Real Data Test Case: 2000 January 24/12 through 25/12
Considerations for Recent Releases
The default behavior is to include the moist potential temperature option and to include the hybrid vertical coordinate. These two options make backward compatibility difficult.
The initial moist potential temperature capability was introduced in the WRF system with v3.8. In v3.8 through v3.9.1.1, all processing for moist theta was handled by the model. This caused repeated toggling back and forth inside the main solver routine, so that the definition of the variable grid%t_2 was dependent on the location within the routine. The code has now been properly ported so that the moist theta option is incorporated in the real/ideal pre-processor, and the meaning of the grid%t_2 variable is always the same. All real and ideal cases support the moist potential temperature option. Because the code assumes the input variables are consistent with the namelist setting for moist theta, wrfinput_d0x and wrfbdy_d01 files from earlier versions may not generally be used.
If users have older input data (pre v4.0), and they turn off the moist theta option, then wrfinput_d0x and wrfbdy_d01 data may be used.
If users turns on the moist potential temperature option, only new wrfinput_d0x and wrfbdy_d01 data may be used.
WRF code supports a hybrid vertical coordinate, but only for all real-data and ideal cases. The same sort of proscriptions applies with the hybrid vertical coordinate as with the moist theta option.
If users have older input data (pre v4.0) that does not use HVC, and they turn off the hybrid vertical coordinate option in the WRF model, then wrfinput_d0x and wrfbdy_d01 data may be used.
If users turn on the HVC option, only new wrfinput_d0x and wrfbdy_d01 data may be used.
A namelist option is available (force_use_old_data=.TRUE.) to explicitly allow bringing in old wrfinput_d0x and wrfbdy_d01 files to the WRF model.
Setting Model Vertical Levels
Users may explicitly define full eta levels using the namelist option eta_levels. Given are two distributions for 28 and 35 levels. The number of levels must agree with the number of eta surfaces allocated (e_vert). Users may alternatively request only the number of levels (with e_vert), and the real program will compute values. There are two methods that can be selected: auto_levels_opt = 1 (old) or 2 (new). The old computation assumes a known first several layers, then generates equi-height spaced levels up to the top of the model. The new method uses surface and upper stretching factors (dz_stretch_s and dz_stretch_u) to stretch levels according to log p, up to the point of maximum thickness (max_dz), and starting from thickness dzbot. The stretching transitions from dzstretch_s to dzstretch_u by the time the thickness reaches max_dz/2.

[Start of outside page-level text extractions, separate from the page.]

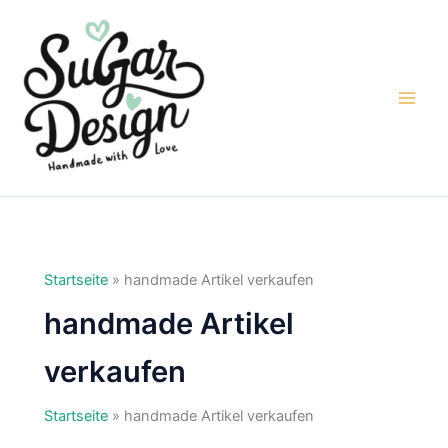
Zum
Inhalt
springen
Startseite
»
handmade Artikel verkaufen
handmade Artikel
verkaufen
Startseite
»
handmade Artikel verkaufen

Minimum number of levels as function of dzstretch and p_top for dzbot=50 m and max_dz=1000 m
|
dzstretch\ptop |
50 |
30 |
20 |
10 |
1 |
|
1.1 |
44 |
47 |
50 |
54 |
67 |
|
1.2 |
32 |
35 |
37 |
41 |
54 |
|
1.3* |
28 |
31 |
33 |
37 |
50 |
*1.3 reaches 1 km thickness below about 5 km (level 13) – probably not recommended
1.2 reaches 1 km thickness at around 7 km (level 19)

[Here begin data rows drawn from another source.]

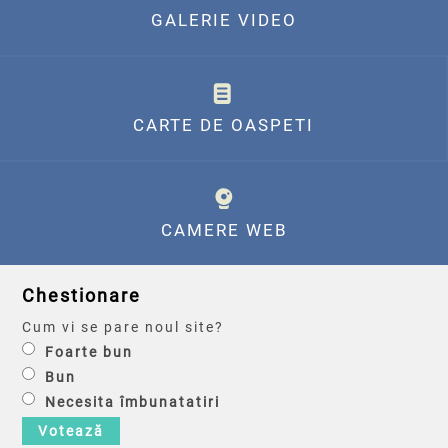
GALERIE VIDEO
CARTE DE OASPETI
CAMERE WEB
Chestionare
Cum vi se pare noul site?
Foarte bun
Bun
Necesita îmbunatatiri
Votează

1.1 reaches 1 km thickness at around 13 km (level 36)
dzstretch = 1.1 has 12 levels in lowest 1 km, 34 levels below 10 km
dzstretch = 1.2 has 9 levels in lowest 1 km, 22 levels below 10 km
dzstretch = 1.3 has 8 levels in lowest 1 km, 18 levels below 10 km
Minimum number of levels when dzstretch_s and dzstretch_u are used
|
dzstretch\ptop |
50 |
30 |
20 |
10 |
1 |
|
1.2-1.02 |
53 |
58 |
62 |
67 |
81 |
|
1.2-1.04 |
46 |
49 |
51 |
55 |
68 |
|
1.2-1.06 |
41 |
44 |
47 |
50 |
63 |
|
1.3-1.1 |
33 |
36 |
39 |
43 |
56 |
To avoid max thickness in the upper troposphere, stretching levels need to extend above the tropopause before going to constant d (logp). This can be done by using low enough dzstretch_u values (but larger than ~1.02) to reach the tropopause, while also stretching fast enough to compensate lapse rate.
Two other namelists can be used to add flexibility: dzbot, which is the thickness of the first model layer between full levels (the default value is 50 m), and max_dz, which is the maximum layer thickness allowed with the default value of 1000 m.